Now I am reading the book PURE code on a small chapter about the law of Demeter. Prior to that, he encountered in patterns from O'reilly (HeadFirst) and there was a little bit clear. After a clean code - in the head of the mess. There are a couple of questions:
1) Martin divides objects into objects and data structures. What is meant by structure? Struct (in c # for example) or in general a class object in which there is nothing more than open fields (or properties) (methods, for example)?
2) The first question implies a misunderstanding of what is meant by a hybrid (half object, half data structure), which is better not to write. Is it considered a hybrid, for example, an object of the “Machine” class, where you can look at its color, even change the wheels, and have a behavior too?

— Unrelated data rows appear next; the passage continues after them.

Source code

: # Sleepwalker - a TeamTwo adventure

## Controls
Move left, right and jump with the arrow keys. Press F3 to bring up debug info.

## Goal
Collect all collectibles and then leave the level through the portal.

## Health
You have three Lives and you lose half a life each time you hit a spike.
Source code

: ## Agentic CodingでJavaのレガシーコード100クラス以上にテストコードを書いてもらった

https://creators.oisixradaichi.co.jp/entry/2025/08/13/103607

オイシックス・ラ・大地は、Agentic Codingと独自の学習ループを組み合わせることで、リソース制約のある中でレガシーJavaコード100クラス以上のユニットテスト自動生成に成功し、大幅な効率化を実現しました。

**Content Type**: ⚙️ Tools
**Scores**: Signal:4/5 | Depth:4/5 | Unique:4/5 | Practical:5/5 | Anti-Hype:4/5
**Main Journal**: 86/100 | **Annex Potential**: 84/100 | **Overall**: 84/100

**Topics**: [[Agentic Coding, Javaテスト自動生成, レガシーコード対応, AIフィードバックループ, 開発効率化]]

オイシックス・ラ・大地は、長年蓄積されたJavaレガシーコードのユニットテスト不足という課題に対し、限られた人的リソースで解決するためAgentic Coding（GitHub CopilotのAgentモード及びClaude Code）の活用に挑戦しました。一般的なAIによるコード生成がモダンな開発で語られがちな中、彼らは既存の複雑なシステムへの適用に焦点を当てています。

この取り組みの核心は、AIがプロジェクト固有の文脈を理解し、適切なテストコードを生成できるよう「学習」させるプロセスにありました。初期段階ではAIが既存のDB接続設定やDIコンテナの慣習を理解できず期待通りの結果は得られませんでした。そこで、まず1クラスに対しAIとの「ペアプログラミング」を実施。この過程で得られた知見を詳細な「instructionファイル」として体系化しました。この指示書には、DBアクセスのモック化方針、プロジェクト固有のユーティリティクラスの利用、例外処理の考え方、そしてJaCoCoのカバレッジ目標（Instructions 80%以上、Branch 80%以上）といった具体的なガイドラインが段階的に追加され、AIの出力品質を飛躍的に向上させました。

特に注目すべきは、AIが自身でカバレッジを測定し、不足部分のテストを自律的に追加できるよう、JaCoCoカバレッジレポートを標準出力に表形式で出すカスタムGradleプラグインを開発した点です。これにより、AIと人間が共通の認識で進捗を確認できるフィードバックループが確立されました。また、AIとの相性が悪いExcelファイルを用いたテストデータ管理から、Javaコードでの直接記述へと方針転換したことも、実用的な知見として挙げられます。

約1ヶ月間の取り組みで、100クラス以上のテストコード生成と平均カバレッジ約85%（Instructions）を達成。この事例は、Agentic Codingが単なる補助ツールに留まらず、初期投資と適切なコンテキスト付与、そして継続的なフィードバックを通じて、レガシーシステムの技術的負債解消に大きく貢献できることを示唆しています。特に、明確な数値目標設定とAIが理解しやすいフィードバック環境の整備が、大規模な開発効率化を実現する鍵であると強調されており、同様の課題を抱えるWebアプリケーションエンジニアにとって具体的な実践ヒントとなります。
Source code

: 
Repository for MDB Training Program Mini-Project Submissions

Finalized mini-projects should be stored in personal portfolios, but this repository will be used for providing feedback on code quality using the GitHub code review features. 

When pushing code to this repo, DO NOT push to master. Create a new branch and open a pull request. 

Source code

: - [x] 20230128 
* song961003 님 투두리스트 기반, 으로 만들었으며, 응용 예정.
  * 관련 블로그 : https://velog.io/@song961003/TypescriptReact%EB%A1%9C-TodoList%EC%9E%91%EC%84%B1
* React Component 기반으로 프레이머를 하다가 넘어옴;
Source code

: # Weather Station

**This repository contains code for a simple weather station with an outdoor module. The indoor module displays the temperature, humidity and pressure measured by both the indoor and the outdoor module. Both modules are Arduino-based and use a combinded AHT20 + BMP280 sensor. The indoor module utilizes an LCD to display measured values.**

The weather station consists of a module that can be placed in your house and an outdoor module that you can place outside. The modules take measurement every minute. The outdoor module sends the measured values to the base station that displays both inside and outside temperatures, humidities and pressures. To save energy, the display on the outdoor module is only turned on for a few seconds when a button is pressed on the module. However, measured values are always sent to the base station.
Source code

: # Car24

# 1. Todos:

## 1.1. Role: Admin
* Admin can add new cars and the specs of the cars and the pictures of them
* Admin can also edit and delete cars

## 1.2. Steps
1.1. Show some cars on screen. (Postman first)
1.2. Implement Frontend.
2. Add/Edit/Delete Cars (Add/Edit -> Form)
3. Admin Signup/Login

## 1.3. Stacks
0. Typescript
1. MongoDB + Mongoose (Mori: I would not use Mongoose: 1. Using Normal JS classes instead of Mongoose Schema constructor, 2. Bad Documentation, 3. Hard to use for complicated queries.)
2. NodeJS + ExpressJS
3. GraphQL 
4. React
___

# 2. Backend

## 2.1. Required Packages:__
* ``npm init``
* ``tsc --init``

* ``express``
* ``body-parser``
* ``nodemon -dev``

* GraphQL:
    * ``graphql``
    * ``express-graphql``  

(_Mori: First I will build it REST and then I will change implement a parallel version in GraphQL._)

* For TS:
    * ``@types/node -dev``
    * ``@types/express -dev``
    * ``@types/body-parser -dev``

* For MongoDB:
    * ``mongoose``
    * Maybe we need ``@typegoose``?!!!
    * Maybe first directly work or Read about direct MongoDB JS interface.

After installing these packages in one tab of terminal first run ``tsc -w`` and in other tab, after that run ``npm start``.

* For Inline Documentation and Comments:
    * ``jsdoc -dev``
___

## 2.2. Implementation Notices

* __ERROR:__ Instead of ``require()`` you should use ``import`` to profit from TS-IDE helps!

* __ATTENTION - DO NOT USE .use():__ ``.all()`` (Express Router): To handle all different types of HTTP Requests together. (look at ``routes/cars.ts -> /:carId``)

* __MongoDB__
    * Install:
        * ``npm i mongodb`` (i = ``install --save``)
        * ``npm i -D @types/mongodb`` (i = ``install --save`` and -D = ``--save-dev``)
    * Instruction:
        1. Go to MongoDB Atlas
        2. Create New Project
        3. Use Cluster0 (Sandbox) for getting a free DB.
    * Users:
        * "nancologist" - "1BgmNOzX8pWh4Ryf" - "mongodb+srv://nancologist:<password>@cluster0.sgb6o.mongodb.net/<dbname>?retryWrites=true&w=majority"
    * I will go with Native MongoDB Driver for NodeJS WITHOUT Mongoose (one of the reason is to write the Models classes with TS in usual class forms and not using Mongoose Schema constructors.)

3) This question was raised for oral discussion by other developers (we are not junas, but not “cool”) and there was also a misunderstanding of the very essence of this law, why it should be observed, which is the main reason: either the basis for further light-change, or hiding the internal structure of the object, or even the easy prevention and handling of a NullReferenceException? Everyone understands differently.
4) Is the law violated when dividing the "bad" methods into many small ones?
It was
public class Class1 { public String DoSmth() { //Вроде как закон нарушен, потому что вызываем метод у вернувшегося значения return MethodClass1().DoSmth(); } public Class2 MethodClass1() { return new Class2(); } } public class Class2 { public String DoSmth() { String res2 = this.MethodClass2(); return res2; } public String MethodClass2() { return "test"; } } It became
public class Class1 { public String DoSmth() { //теперь тут вызываются только методы того же класса Class2 res1 = MethodClass1(); return this.MethodClass1_2(res1); } public Class2 MethodClass1() { return new Class2(); } public String MethodClass1_2(Class2 val) { return val.DoSmth(); } } Another small update: I personally have this attitude so far: this is some kind of rule, the need for explicit violation of which is an indicator that something is not so designed and you can find a solution that will be better both in business logic and in further escort.